But it is also edible– both by us and by many critters. It’s my favorite edible weed and needs little to make it tasty. It has medicinal benefits, as an anti-rheumatic and diuretic, to name a few. It adds nitrogen to the soil and controls erosion, especially in moist shady sites and it retains moisture in lighter soils that may dry up.
As it works well to accumulate nitrates, it also signals that the soil needs more nitrogen. It competes best where calcium levels drop relative to magnesium levels and where low humus levels and clay or sticky, fine soils deter cultivars. It usually indicates moist, shady soil—so you can limb up trees or cut down on irrigation to deter it a bit. It does feed the soil, even as it grabs territory from other plants, but as an “allelopathic” plant, that inhibits the growth of other plants, it provides its best benefit after removal. Since it has naturalized here it lives in harmony in the wild eco-system. Alas, it invades cultivated gardens to an alarming extent in the cool season, since it will also flourish happily in the most fertile garden beds, especially where the soil is uncovered, recently broken (from planting), or where the mulch is too thin.
Picture 1: It radiates outward from its crown to steal territory and it can root adventitiously when lower nodes rest on the ground.
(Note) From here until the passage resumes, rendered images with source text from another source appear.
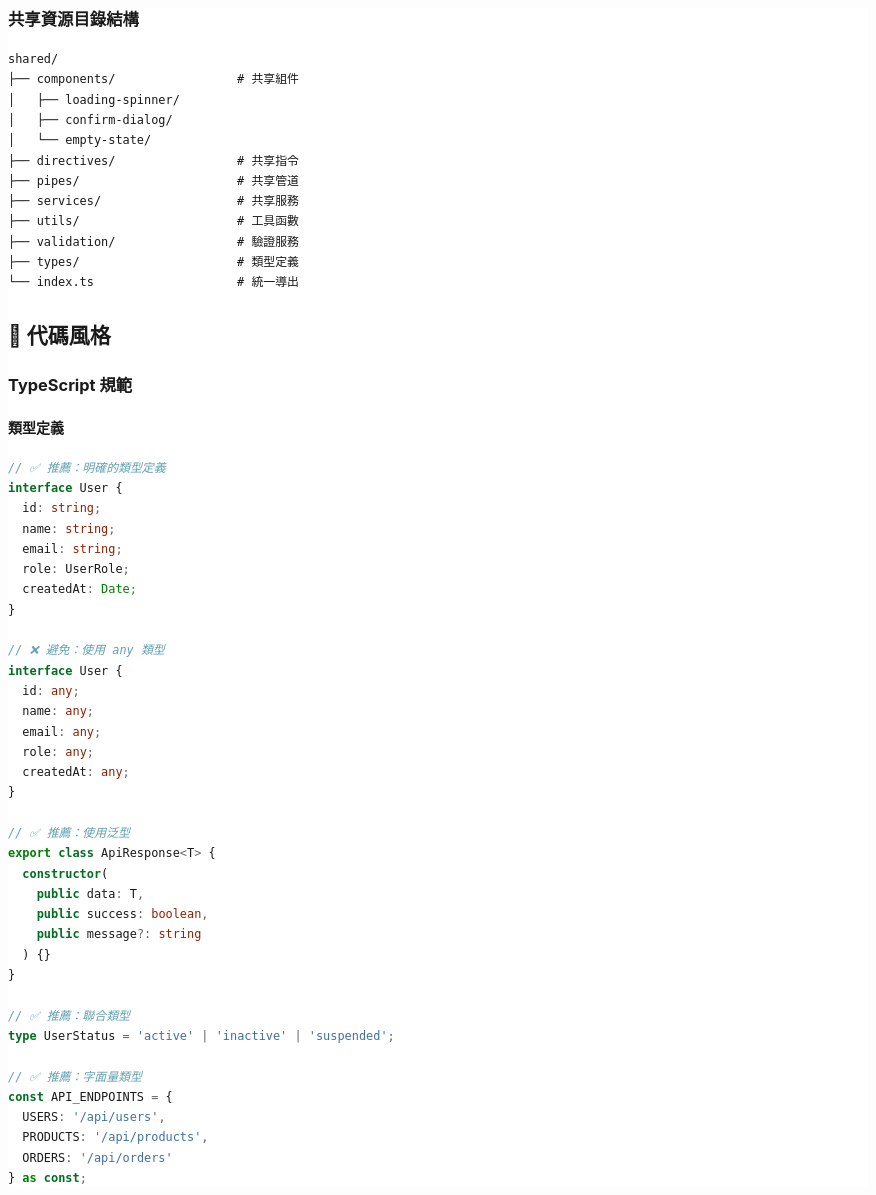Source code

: ### 共享資源目錄結構
```
shared/
├── components/                 # 共享組件
│   ├── loading-spinner/
│   ├── confirm-dialog/
│   └── empty-state/
├── directives/                 # 共享指令
├── pipes/                      # 共享管道
├── services/                   # 共享服務
├── utils/                      # 工具函數
├── validation/                 # 驗證服務
├── types/                      # 類型定義
└── index.ts                    # 統一導出
```

## 🔧 代碼風格

### TypeScript 規範

#### 類型定義
```typescript
// ✅ 推薦：明確的類型定義
interface User {
  id: string;
  name: string;
  email: string;
  role: UserRole;
  createdAt: Date;
}

// ❌ 避免：使用 any 類型
interface User {
  id: any;
  name: any;
  email: any;
  role: any;
  createdAt: any;
}

// ✅ 推薦：使用泛型
export class ApiResponse<T> {
  constructor(
    public data: T,
    public success: boolean,
    public message?: string
  ) {}
}

// ✅ 推薦：聯合類型
type UserStatus = 'active' | 'inactive' | 'suspended';

// ✅ 推薦：字面量類型
const API_ENDPOINTS = {
  USERS: '/api/users',
  PRODUCTS: '/api/products',
  ORDERS: '/api/orders'
} as const;
```
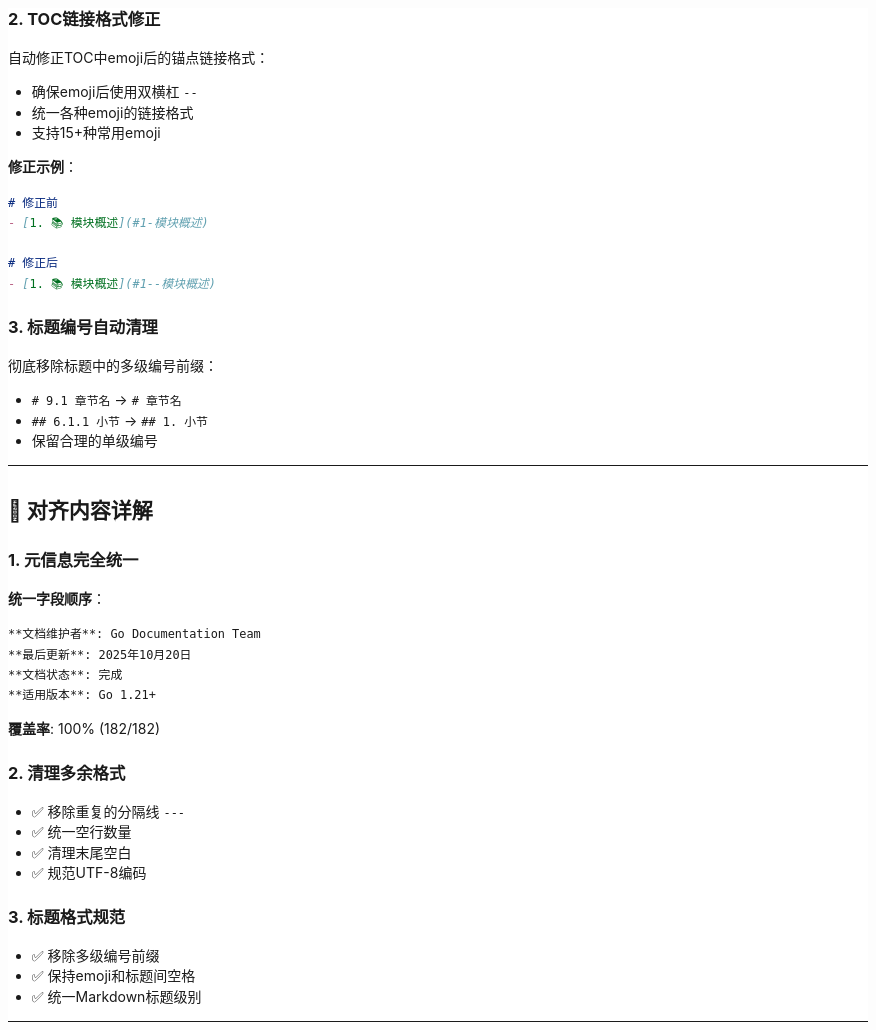 ### 2. TOC链接格式修正

自动修正TOC中emoji后的锚点链接格式：

- 确保emoji后使用双横杠 `--`
- 统一各种emoji的链接格式
- 支持15+种常用emoji

**修正示例**：

```markdown
# 修正前
- [1. 📚 模块概述](#1-模块概述)

# 修正后  
- [1. 📚 模块概述](#1--模块概述)
```

### 3. 标题编号自动清理

彻底移除标题中的多级编号前缀：

- `# 9.1 章节名` → `# 章节名`
- `## 6.1.1 小节` → `## 1. 小节`
- 保留合理的单级编号

---

## 🎯 对齐内容详解

### 1. 元信息完全统一

**统一字段顺序**：

```markdown
**文档维护者**: Go Documentation Team  
**最后更新**: 2025年10月20日  
**文档状态**: 完成  
**适用版本**: Go 1.21+
```

**覆盖率**: 100% (182/182)

### 2. 清理多余格式

- ✅ 移除重复的分隔线 `---`
- ✅ 统一空行数量
- ✅ 清理末尾空白
- ✅ 规范UTF-8编码

### 3. 标题格式规范

- ✅ 移除多级编号前缀
- ✅ 保持emoji和标题间空格
- ✅ 统一Markdown标题级别

---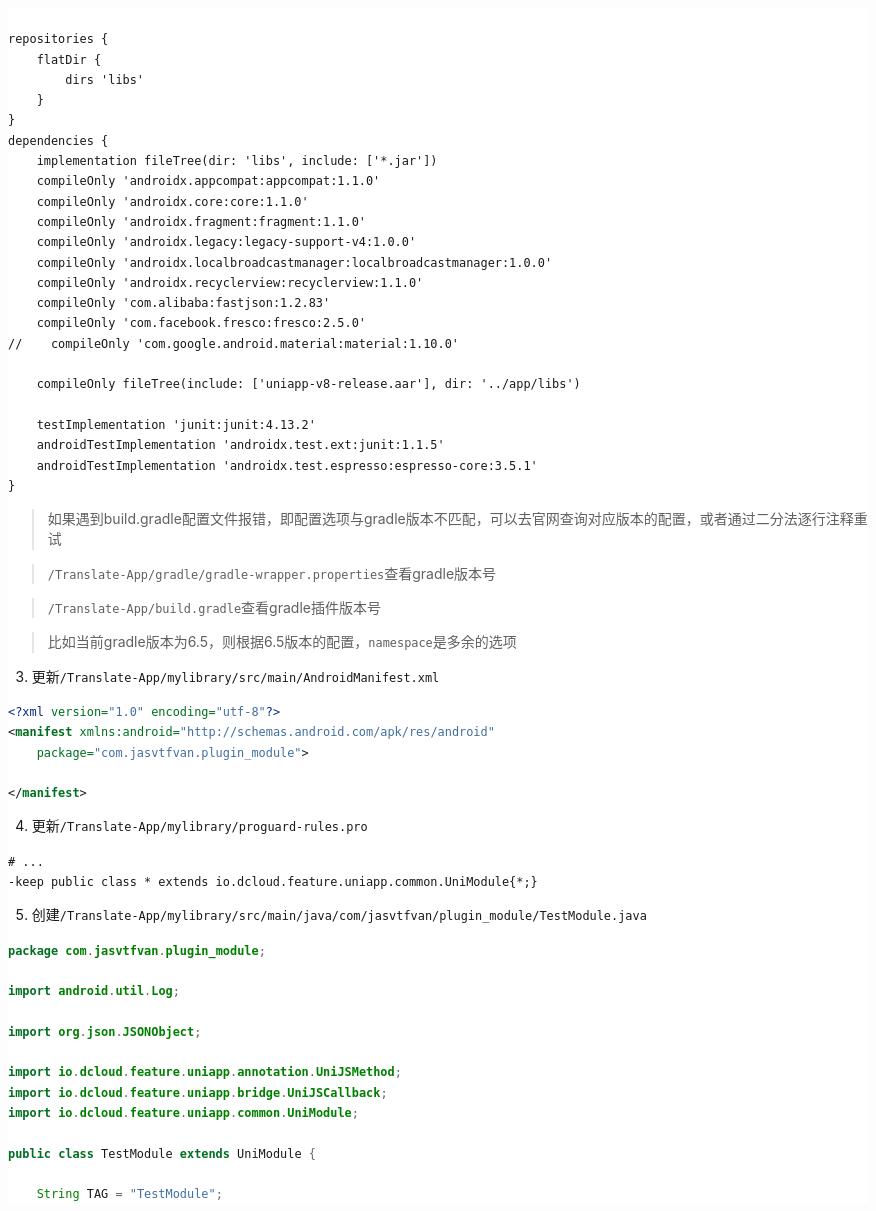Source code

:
 ```console

repositories {
    flatDir {
        dirs 'libs'
    }
}
dependencies {
    implementation fileTree(dir: 'libs', include: ['*.jar'])
    compileOnly 'androidx.appcompat:appcompat:1.1.0'
    compileOnly 'androidx.core:core:1.1.0'
    compileOnly 'androidx.fragment:fragment:1.1.0'
    compileOnly 'androidx.legacy:legacy-support-v4:1.0.0'
    compileOnly 'androidx.localbroadcastmanager:localbroadcastmanager:1.0.0'
    compileOnly 'androidx.recyclerview:recyclerview:1.1.0'
    compileOnly 'com.alibaba:fastjson:1.2.83'
    compileOnly 'com.facebook.fresco:fresco:2.5.0'
//    compileOnly 'com.google.android.material:material:1.10.0'

    compileOnly fileTree(include: ['uniapp-v8-release.aar'], dir: '../app/libs')

    testImplementation 'junit:junit:4.13.2'
    androidTestImplementation 'androidx.test.ext:junit:1.1.5'
    androidTestImplementation 'androidx.test.espresso:espresso-core:3.5.1'
}
```

>如果遇到build.gradle配置文件报错，即配置选项与gradle版本不匹配，可以去官网查询对应版本的配置，或者通过二分法逐行注释重试

>`/Translate-App/gradle/gradle-wrapper.properties`查看gradle版本号

>`/Translate-App/build.gradle`查看gradle插件版本号

>比如当前gradle版本为6.5，则根据6.5版本的配置，`namespace`是多余的选项

3. 更新`/Translate-App/mylibrary/src/main/AndroidManifest.xml`

```xml
<?xml version="1.0" encoding="utf-8"?>
<manifest xmlns:android="http://schemas.android.com/apk/res/android"
    package="com.jasvtfvan.plugin_module">

</manifest>
```

4. 更新`/Translate-App/mylibrary/proguard-rules.pro`

```console
# ...
-keep public class * extends io.dcloud.feature.uniapp.common.UniModule{*;}
```

5. 创建`/Translate-App/mylibrary/src/main/java/com/jasvtfvan/plugin_module/TestModule.java`

```java
package com.jasvtfvan.plugin_module;

import android.util.Log;

import org.json.JSONObject;

import io.dcloud.feature.uniapp.annotation.UniJSMethod;
import io.dcloud.feature.uniapp.bridge.UniJSCallback;
import io.dcloud.feature.uniapp.common.UniModule;

public class TestModule extends UniModule {

    String TAG = "TestModule";

```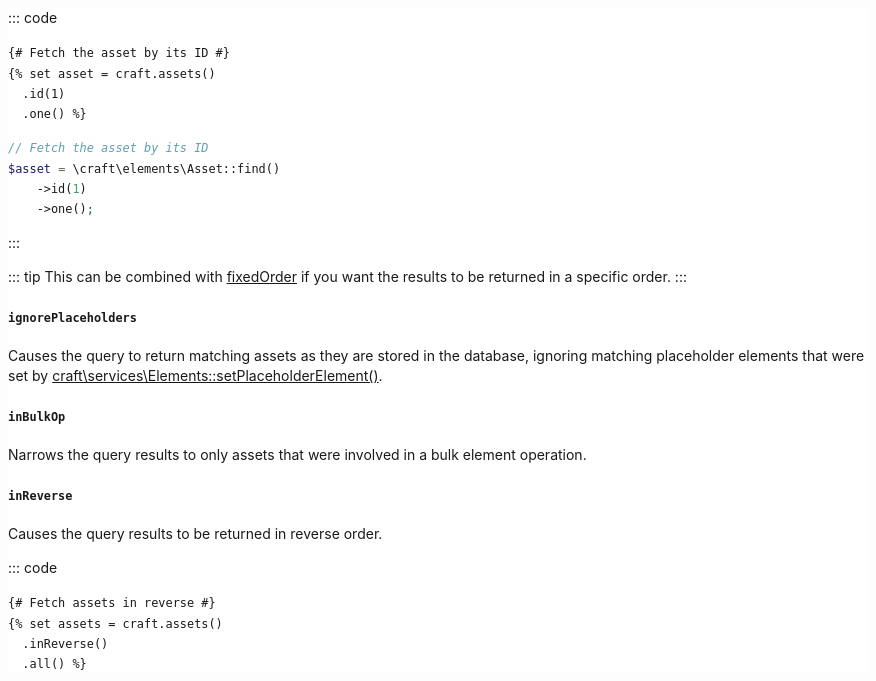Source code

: 

::: code
```twig
{# Fetch the asset by its ID #}
{% set asset = craft.assets()
  .id(1)
  .one() %}
```

```php
// Fetch the asset by its ID
$asset = \craft\elements\Asset::find()
    ->id(1)
    ->one();
```
:::



::: tip
This can be combined with [fixedOrder](#fixedorder) if you want the results to be returned in a specific order.
:::


#### `ignorePlaceholders`

Causes the query to return matching assets as they are stored in the database, ignoring matching placeholder
elements that were set by [craft\services\Elements::setPlaceholderElement()](https://docs.craftcms.com/api/v5/craft-services-elements.html#method-setplaceholderelement).










#### `inBulkOp`

Narrows the query results to only assets that were involved in a bulk element operation.










#### `inReverse`

Causes the query results to be returned in reverse order.





::: code
```twig
{# Fetch assets in reverse #}
{% set assets = craft.assets()
  .inReverse()
  .all() %}
```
Hairless leaves are shaped like spoons or tongues as if to indicate its edibility.
Common Chickweed, Stellaria Media, L.
Picture 2: Stems are lightly hairy on one side only and have a surprising strong elastic core inside.
Picture 3: Tiny flowers (pictured against my open palm for scale) grow singly or sometimes form
“cymes”, or small clusters where central flowers open first, at the tip of branches.